Du point de vue du militant ouvrier on a pu résumer l'histoire de l'éducation populaire en cinq temps afin de mieux la situer dans le contexte actuel de ce début du XXIe siècle :

  • l'éducation populaire comme dimension culturelle du mouvement ouvrier
  • l'éducation populaire comme branche spécialisée du mouvement ouvrier
  • l'institutionnalisation dans l'appareil d'État
  • fonctionnalisation dans l'animation socioculturelle
  • développement local, social, culturel.

Les deux premiers temps font partie de l'origine de l'éducation populaire, le temps mythique où elle était la dimension culturelle de la production de l'action collective.

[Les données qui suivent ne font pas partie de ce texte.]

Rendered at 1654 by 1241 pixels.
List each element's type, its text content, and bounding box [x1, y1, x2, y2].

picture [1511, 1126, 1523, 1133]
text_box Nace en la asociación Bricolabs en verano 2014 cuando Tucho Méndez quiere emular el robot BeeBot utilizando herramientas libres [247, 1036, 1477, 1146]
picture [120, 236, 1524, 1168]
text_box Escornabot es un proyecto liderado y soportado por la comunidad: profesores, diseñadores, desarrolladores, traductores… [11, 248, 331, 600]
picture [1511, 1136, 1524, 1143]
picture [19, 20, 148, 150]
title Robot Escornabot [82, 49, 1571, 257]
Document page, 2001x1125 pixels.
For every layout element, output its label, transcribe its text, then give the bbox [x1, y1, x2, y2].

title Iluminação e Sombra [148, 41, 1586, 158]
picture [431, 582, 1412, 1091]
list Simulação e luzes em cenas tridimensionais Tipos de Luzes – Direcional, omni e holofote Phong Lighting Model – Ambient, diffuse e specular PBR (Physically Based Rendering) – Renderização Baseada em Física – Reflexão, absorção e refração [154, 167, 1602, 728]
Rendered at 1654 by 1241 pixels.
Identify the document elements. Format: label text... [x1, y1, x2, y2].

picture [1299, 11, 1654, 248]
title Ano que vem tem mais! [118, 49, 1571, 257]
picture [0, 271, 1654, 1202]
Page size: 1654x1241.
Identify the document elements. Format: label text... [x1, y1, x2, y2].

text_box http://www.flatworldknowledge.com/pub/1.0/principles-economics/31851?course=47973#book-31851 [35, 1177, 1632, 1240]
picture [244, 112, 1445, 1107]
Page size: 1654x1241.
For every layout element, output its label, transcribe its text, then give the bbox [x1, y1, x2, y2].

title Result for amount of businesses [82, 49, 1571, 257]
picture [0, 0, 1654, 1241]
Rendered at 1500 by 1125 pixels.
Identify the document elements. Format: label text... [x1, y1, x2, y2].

C'est la définition primitive de l'éducation populaire. C'est-à-dire la production collective de connaissances, de représentations culturelles, de signes qui sont propres à un groupe social en conflit.

À l'origine l'éducation populaire est une dimension du syndicalisme à une époque où le syndicalisme est en même temps mutualisme et coopération. Dans l'histoire du mouvement ouvrier, cela correspond à la deuxième moitié du XIXe siècle. Il fallait produire une analyse de ce qui se passe et produire bien sûr un contre projet par rapport à ce qui se passe. Cette dimension est encore présente dans une partie des mouvements se réclamant de l'éducation populaire, par exemple ATTAC.

Puis avec l'entre-deux-guerres, on assiste à une spécialisation (associations spécialisées dans la culture comme les ciné-clubs, ou dans les loisirs, les vacances).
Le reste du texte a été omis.